Meanwhile, the capacity of the more nascent offshore wind sector grew by 21.1GW. China contributed 80 per cent of the growth, leading global markets for the fourth year running. GWEC said there was a rush to complete offshore wind projects in the country as subsidies ended early this year and transitioned into competitive auctions.
Although wind power auctions increased over 150 per cent by capacity, pace slowed in Europe where the market is more mature. Low market activity was reported in Germany, Italy and Poland, and attributed to regulatory challenges.
GWEC said auctions are leading to a “race to the bottom in cost”, causing huge financial pressures. It said governments need to ensure sufficient incentives for renewable energy investments, while cutting red tape, ending subsidies for fossil fuels and improving the electricity grid.
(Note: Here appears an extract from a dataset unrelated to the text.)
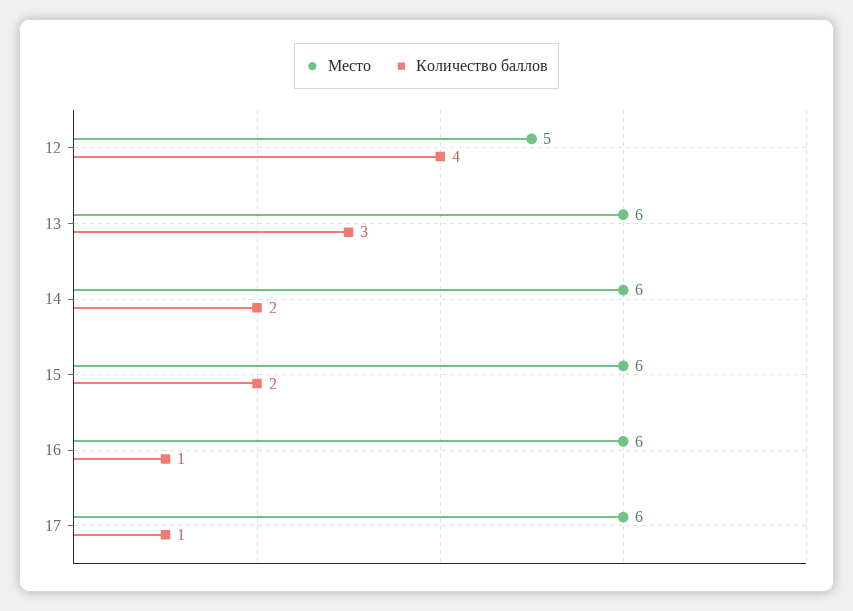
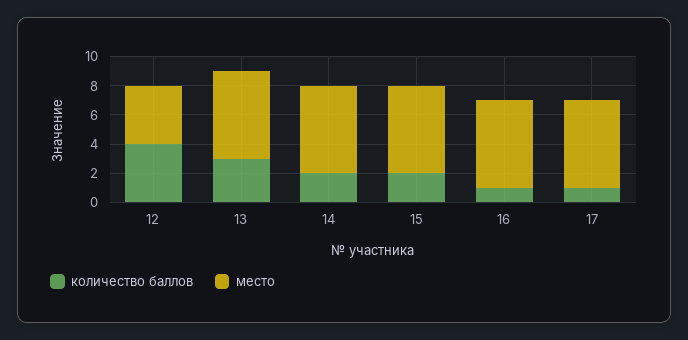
Место, 12: 5 -> 4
“The wind industry continues to step up and deliver, but scaling up growth to the level required to reach net-zero and achieve energy security will require a new, more proactive approach to policy making around the world,” said GWEC chief executive Ben Backwell.
“The last 12 months should serve as a huge wake-up call that we need to move decisively forward and switch to 21st century energy systems based on renewables,” he added.
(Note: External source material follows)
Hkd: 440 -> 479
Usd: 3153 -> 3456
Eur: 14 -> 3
“Positive” mid-term outlook
GWEC said that 557GW of wind energy capacity is expected to be added in the next five years, buoyed by ambitious national decarbonisation commitments and Russia’s invasion of Ukraine.
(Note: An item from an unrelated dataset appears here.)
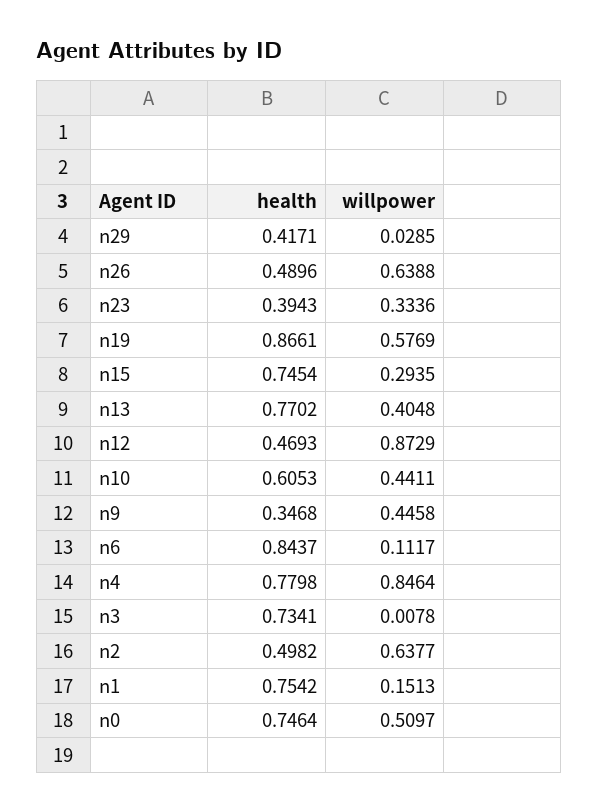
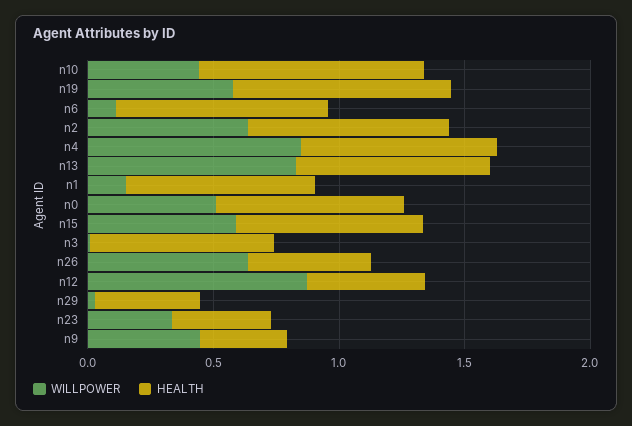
willpower, n15: 0.2935 -> 0.6
willpower, n13: 0.4048 -> 0.8
health, n10: 0.6053 -> 0.9
health, n2: 0.4982 -> 0.8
Western countries’ threats of exiting Russia’s huge energy market has rattled investors and increased competition for remaining sources of fossil fuels worldwide. This has resulted in record high fuel prices and renewed calls to switch to domestic renewables for energy security.
GWEC added wind energy firms can expect returns of around 6.6 per cent in 2026, if current policies remain unchanged. The forecast is slightly lower than the 7 per cent rate of return in the past few years.
The industry group said it expected “a wave of new policy initiatives” to bridge the gap towards achieving net-zero carbon emissions.
The last 12 months should serve as a huge wake-up call that we need to move decisively forward and switch to 21st century energy systems based on renewables.
Ben Backwell, CEO, Global Wind Energy Council
The world’s top markets for new wind power installations are China, the United States, Germany, India and Spain. Brazil, Vietnam and the United Kingdom are also among the fastest growing markets.
All of these countries except Brazil, Spain and the United Kingdom also rank in the top 15 global users of coal, the most pollutive form of fossil fuel, complicating an energy transition that is currently too slow to curb ever-higher greenhouse gas emissions.
Total installed wind capacity worldwide is now 837 gigawatts — that is about 12 per cent of all methods used to generate electricity, including fossil fuels.